1. Having a small dog at Woodbine Beach
Dogs (like people) come in all shapes and sizes. Don’t listen to anyone who calls yours a gerbil. He’s cuter than them anyway.
2. Spending all your (parents') money at Loblaws on Carleton Street
Groceries are a necessity. And so are flowers … and raspberry macarons. They have a cheese wall, okay Mom?
3. Skipping the gym to go to Mildred’s for brunch ... and getting dessert too
Today your workout may consist of lifting your glass up and putting it back down. Everyone knows their eggs benny makes it worth it.
4. Sneering at City Place gym-goers who take the elevator from the gym up or down 2-3 floors
These people just did an “intense” workout, and can’t finish strong with a few flights of stairs? I’m sorry but let’s be consistent people. If you are one of these people, you are being watched.

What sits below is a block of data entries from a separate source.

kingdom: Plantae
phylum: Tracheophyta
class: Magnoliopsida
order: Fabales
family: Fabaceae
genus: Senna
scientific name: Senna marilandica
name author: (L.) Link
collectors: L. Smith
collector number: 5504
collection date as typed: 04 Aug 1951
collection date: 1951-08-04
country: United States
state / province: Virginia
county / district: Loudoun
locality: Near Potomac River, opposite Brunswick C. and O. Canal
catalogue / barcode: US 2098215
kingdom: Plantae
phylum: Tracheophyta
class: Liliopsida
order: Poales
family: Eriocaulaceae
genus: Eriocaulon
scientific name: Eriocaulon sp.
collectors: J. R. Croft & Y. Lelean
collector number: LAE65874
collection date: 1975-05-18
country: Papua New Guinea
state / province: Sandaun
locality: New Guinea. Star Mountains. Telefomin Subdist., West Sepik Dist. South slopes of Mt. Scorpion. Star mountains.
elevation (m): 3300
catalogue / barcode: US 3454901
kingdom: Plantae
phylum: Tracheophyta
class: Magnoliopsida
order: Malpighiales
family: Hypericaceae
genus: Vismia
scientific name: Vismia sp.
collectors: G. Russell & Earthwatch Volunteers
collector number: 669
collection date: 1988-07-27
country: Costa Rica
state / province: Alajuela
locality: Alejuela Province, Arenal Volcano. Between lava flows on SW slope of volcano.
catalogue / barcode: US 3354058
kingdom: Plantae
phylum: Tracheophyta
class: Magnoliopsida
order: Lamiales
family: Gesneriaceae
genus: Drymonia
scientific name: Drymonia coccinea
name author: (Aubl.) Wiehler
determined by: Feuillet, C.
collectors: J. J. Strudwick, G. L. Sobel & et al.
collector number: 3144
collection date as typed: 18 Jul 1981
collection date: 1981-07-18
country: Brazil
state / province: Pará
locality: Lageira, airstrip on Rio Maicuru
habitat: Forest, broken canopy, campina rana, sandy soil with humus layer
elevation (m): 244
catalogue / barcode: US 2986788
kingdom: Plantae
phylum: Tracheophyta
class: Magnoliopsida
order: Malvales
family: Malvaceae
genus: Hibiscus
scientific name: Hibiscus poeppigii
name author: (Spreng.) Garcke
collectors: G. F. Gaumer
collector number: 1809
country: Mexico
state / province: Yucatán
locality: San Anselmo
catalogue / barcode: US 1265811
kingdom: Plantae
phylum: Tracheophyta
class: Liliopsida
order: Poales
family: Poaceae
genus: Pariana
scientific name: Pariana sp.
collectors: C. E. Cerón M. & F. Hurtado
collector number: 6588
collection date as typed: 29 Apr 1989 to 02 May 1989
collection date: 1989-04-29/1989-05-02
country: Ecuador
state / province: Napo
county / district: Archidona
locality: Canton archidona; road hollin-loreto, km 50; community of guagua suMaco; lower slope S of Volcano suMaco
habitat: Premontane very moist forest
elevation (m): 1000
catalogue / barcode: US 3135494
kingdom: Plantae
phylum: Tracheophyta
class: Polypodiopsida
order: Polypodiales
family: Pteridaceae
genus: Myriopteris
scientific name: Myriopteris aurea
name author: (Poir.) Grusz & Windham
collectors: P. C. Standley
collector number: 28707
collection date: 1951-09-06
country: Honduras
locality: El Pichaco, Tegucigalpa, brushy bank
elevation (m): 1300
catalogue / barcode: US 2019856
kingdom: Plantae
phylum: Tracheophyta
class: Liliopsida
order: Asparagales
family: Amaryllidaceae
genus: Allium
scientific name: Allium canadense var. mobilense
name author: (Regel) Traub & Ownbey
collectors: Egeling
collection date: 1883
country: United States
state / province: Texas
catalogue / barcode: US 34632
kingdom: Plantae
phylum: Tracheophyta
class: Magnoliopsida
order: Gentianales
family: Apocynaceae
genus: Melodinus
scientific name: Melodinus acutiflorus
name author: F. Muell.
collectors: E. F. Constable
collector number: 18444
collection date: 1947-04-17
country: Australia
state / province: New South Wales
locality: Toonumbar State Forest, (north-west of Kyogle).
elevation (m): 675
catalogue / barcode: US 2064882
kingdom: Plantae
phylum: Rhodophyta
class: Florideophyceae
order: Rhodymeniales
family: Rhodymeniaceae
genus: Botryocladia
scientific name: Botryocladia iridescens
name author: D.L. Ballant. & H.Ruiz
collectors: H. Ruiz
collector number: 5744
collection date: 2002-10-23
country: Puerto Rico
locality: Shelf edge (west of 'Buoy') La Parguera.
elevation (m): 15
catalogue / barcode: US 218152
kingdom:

5. Taking a pole dancing class at Brass Vixens
Um, there should be absolutely no shame in working on your fitness and sexuality in a FUN and safe atmosphere. K?
6. Taking an Uber SUV to go out on King West
First impressions count, and when the driver opens the door for you, who cares if you spent a base of at least $22 to get there. If you can somehow afford it, own it girl! Plus you can fit more friends. Consider it a gift to you and your squad.
7. Accepting a rose/balloon from a guy at a King Street bar who you have no intention in actually talking to
No, this isn't The Bachelor. Yes, you may accept this endearing gift anyway.
8. Being 'Paid To Party'
If you don't know what this means, then move along. If you do, and you do it, don't even think about feeling guilty. You go out to party anyway, so why would you not want to get paid for it? You'll be the one buying bottles someday.
9. Ignoring/yelling at the guy who attempts to hit on you on your walk home from King West
You’re minding your own business walking home with your friends, when out of the blue (with no eye contact made) some guy is like “hey baby, where you going?”
Sorry, sir, are you a burrito? Smokes Poutine? No? Then GTFO of here and leave us alone.
Not sure what they expect us to do anyway. #BYEEE
10. Not holding the door for someone you don't recognize entering your building at 2AM
We have all watched too many Criminal Minds episodes to think this is actually a good idea. Especially when you live in the Jazz on Church and Shuter. Stranger danger.
11. Jumping on the Blue Jays/Raptors/Leafs “bandwagon”
Because does anyone really care? (Hint: the answer is no.) It’s called love for your city. Haters need to try it.
12. Stopping to take an Instagram photo of the CN Tower
Please refer to above (#11), referencing love for your city. If someone bumps into you, they should have been paying attention.
13. Crossing the street at Yonge and Dundas (or anywhere) when the hand sign is flashing
Police are cracking down on this one now, but everyone knows that the Yonge/Dundas intersection has that cool diagonal crosswalk thingy that saves you from getting run over every time!
14. Going HAM at Sephora or Mac on Bloor St.
There’s something about Bloor St. that makes you spend all your money. Just make sure it doesn’t really show when it’s all on your face. Less is more. Unless it’s Marc Jacobs. Then more is more.
15. Getting the Hong Kong Waffle at Bang Bang Ice Cream
My god is this thing good, and they pour and press the waffle right in front of you. Everyone is living vicariously through you right now. Own it.
16. Having a mild crush on Norm Kelly
Toronto City Counsellor Norm Kelly is SO hot right now.
17. Needing to get out of the city sometimes
It's okay to need to get out of this wonderful, loud, bright, and smoggy city sometimes. Sometimes you will crave nature far, far away, even though you know you have a stunning cottage-like island just across the water.